Italian luxury brand Moncler and Canadian outerwear icon Canada Goose, both publicly traded companies, are currently in a league of their own when it comes to valuation and financial performance.

Despite comparable market valuations, Moncler outshines Canada Goose in terms of revenue, boasting three times the turnover of its Canadian counterpart with nearly six times more retail stores.

Moncler’s impressive growth trajectory, marked by a 16% annual increase in sales and operating profit over the last five years, stands in stark contrast to Canada Goose’s more modest 10% annual growth rate coupled with a decline in operating profit. This stark performance gap is one of the defining factors behind the discrepancy in enterprise value between the two brands.

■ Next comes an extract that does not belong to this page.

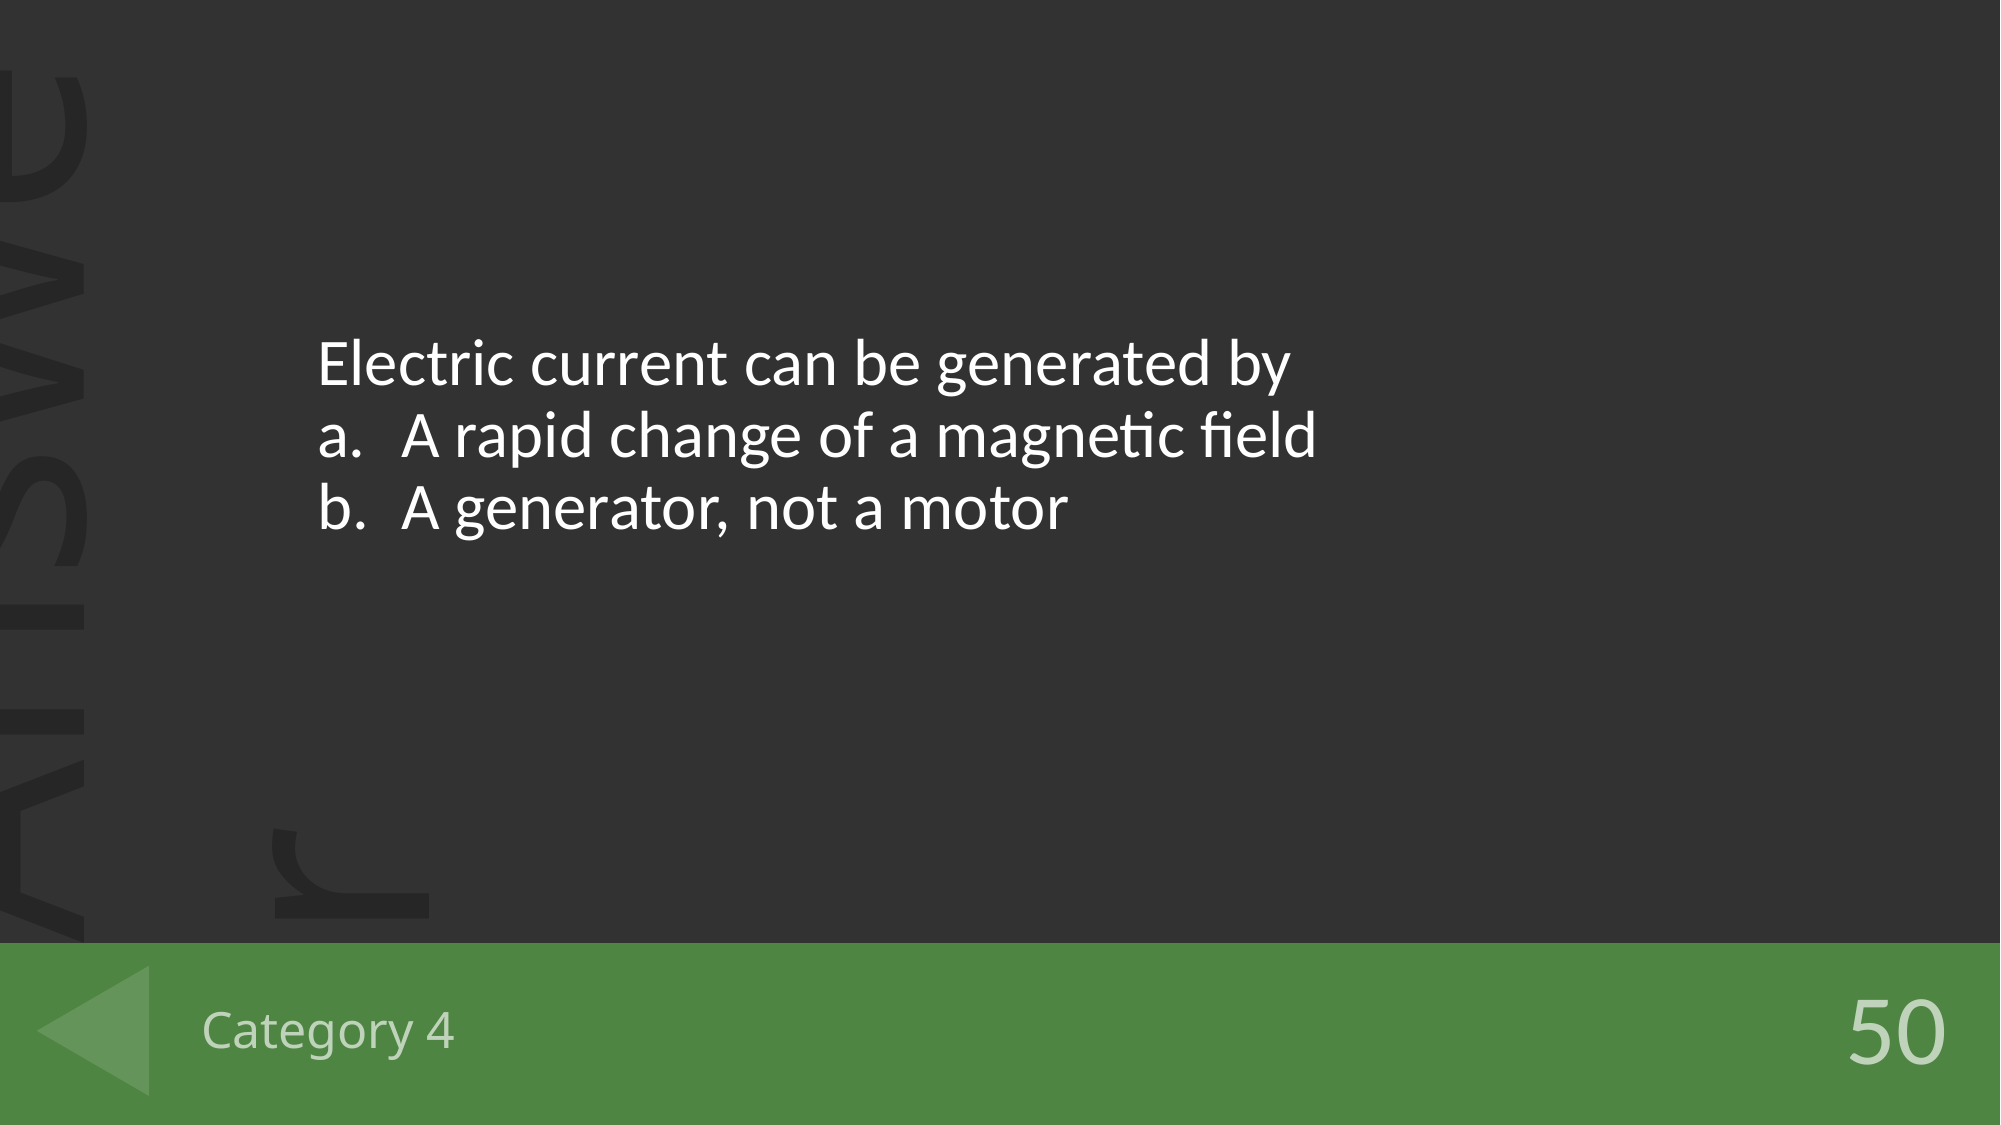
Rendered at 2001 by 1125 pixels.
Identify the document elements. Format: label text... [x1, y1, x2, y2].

title Category 4 [185, 967, 1494, 1097]
list 50 [1494, 967, 1963, 1097]
list Electric current can be generated by A rapid change of a magnetic field A generator, not a motor [302, 307, 1760, 636]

In terms of capital returns, Moncler also takes the lead with superior returns on capital. While Canada Goose may seem to have slightly higher return on equity on paper at 25% compared to Moncler’s 22% average over the last five years, Moncler’s excess cash reserves indicate a more favorable position.

Moncler’s robust financial position is further underscored by its level of debt in relation to earnings before interest, taxes, depreciation, and amortization (EBITDA), demonstrating a healthier balance sheet compared to Canada Goose, which carries a net debt more than twice its EBITDA.

When it comes to cash flows, Moncler appears to be in a much stronger position, prioritizing dividend distribution and having the capacity to double these dividends if it halts its expansion plans. On the other hand, Canada Goose faces more constrained cash flows, reflecting decisions to manage working capital less efficiently and prioritize share buybacks.

Over the past five years, Moncler has returned close to €800 million to its shareholders, significantly outpacing Canada Goose’s $300 million returns. Notably, Moncler achieved these returns without resorting to debt financing, setting it apart from its Canadian counterpart.

Despite the disparity in financial performance, both companies are valued relatively similarly in the market, with Moncler trading at around 20 times its operating profit and Canada Goose at around 18 times. While Moncler aligns with its historical ten-year average, Canada Goose has notably fallen from its previous pedestal of around 35 times operating profit.